Irish poet’s son spots her own poem on exam paper
A Galway poet found her son taking an English exam that included the poem he inspired, seven years after he wrote the chalk message that started it.

A Galway schoolboy opened his higher-level Junior Cycle English paper to find a poem written by his mother, Emily Cullen, sitting in section D. The poem, Envoi in Chalk, had been inspired seven years earlier by a message Lee wrote on a pavement: “The world is great.”
For Cullen, a poet in residence at the University of Limerick, the moment turned a private family scene into part of Ireland’s State exams. Lee, now 15, sat the paper at Coláiste Éinde in Salthill, Co Galway, while more than 146,553 candidates across the Leaving Certificate, Leaving Certificate Applied and Junior Cycle exams were sitting tests nationwide.

Cullen said she could not believe it when her son told her what had appeared on the paper. The poem had been written when Lee was eight, after she spotted his chalk note and turned it into verse, a tiny exchange that later found its way into the exam system and onto the page of a teenager who knew exactly where the lines had come from.

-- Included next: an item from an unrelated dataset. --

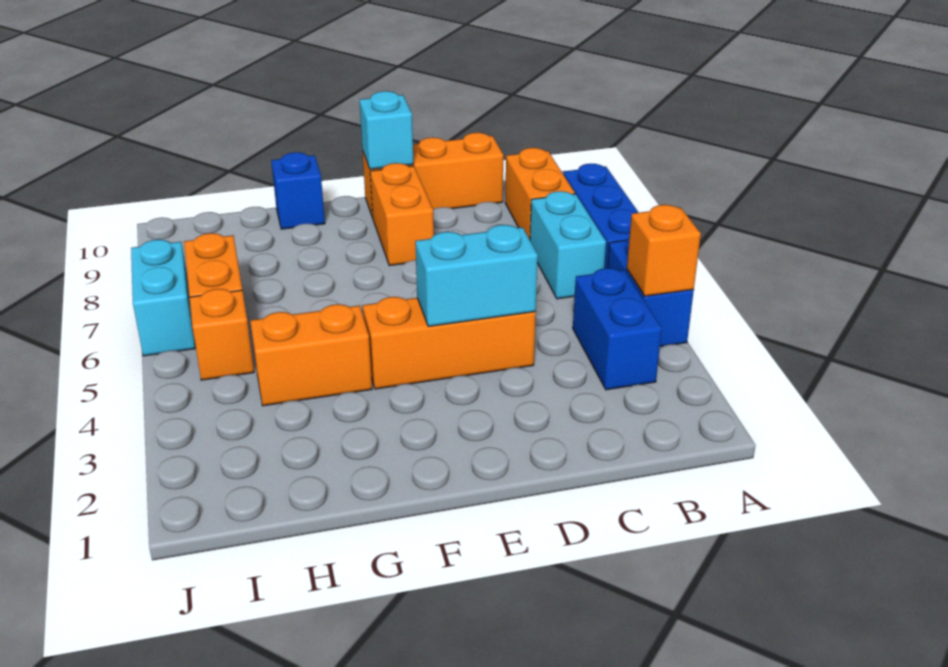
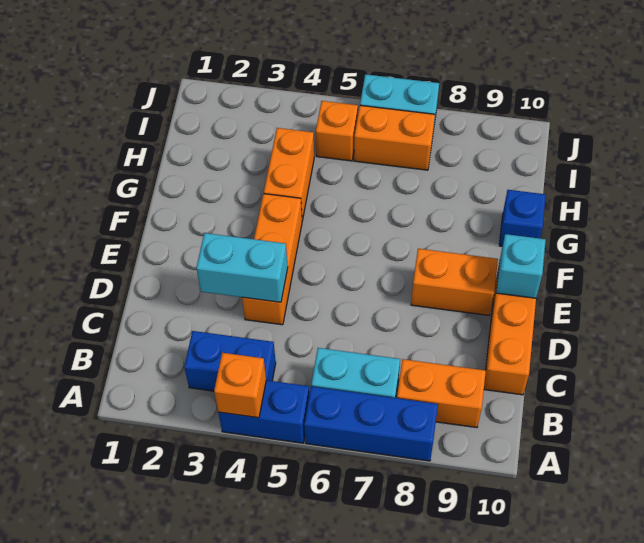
cyan 1x2 brick [415,225,538,327] -> cyan 1x2 brick turned to [196,233,288,302]

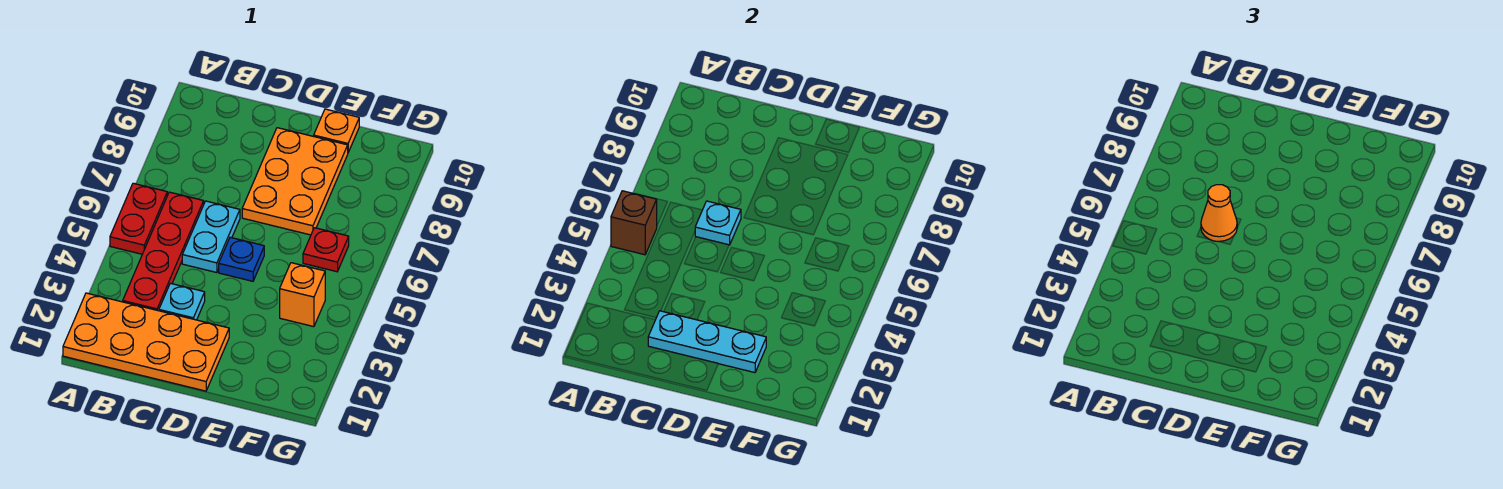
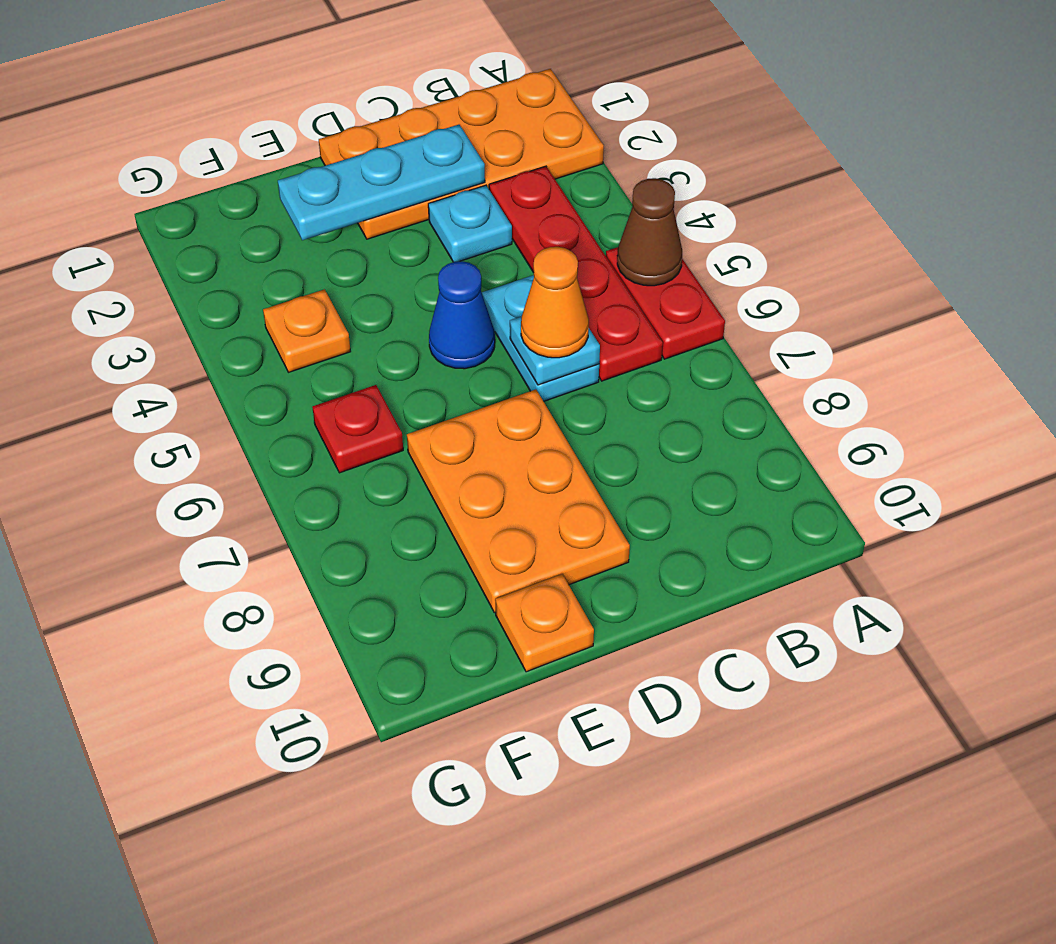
brown 1x1 brick [611,191,657,255] -> brown 1x1 cone [617,178,682,286]
blue 1x1 plate [219,237,264,281] -> blue 1x1 cone [429,261,495,369]
orange 1x1 brick [280,263,325,327] -> orange 1x1 plate [263,289,351,372]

The coincidence carried extra weight because Envoi in Chalk was already part of the literary circuit long before it reached the classroom. The poem was selected as The Irish Times Poem of the Week in December 2019, giving it a wider readership before it was chosen for the higher-level Junior Cycle English exam.
That journey, from pavement to publication to exam hall, highlights how contemporary poetry enters the canon in real time. A living poet’s work can move quickly from personal experience into school syllabuses and standardized assessment, where it is stripped of biography for most students but not for Lee, who encountered his mother’s poem as exam text.
The episode also underscored the unusual overlap between family life and Ireland’s formal education machinery. In a year when tens of thousands of students were being assessed nationally, one paper in Co Galway placed a son inside his mother’s poem and his mother inside his exam, a rare reminder that the texts used to measure students are also the works that shape what a generation is taught to read.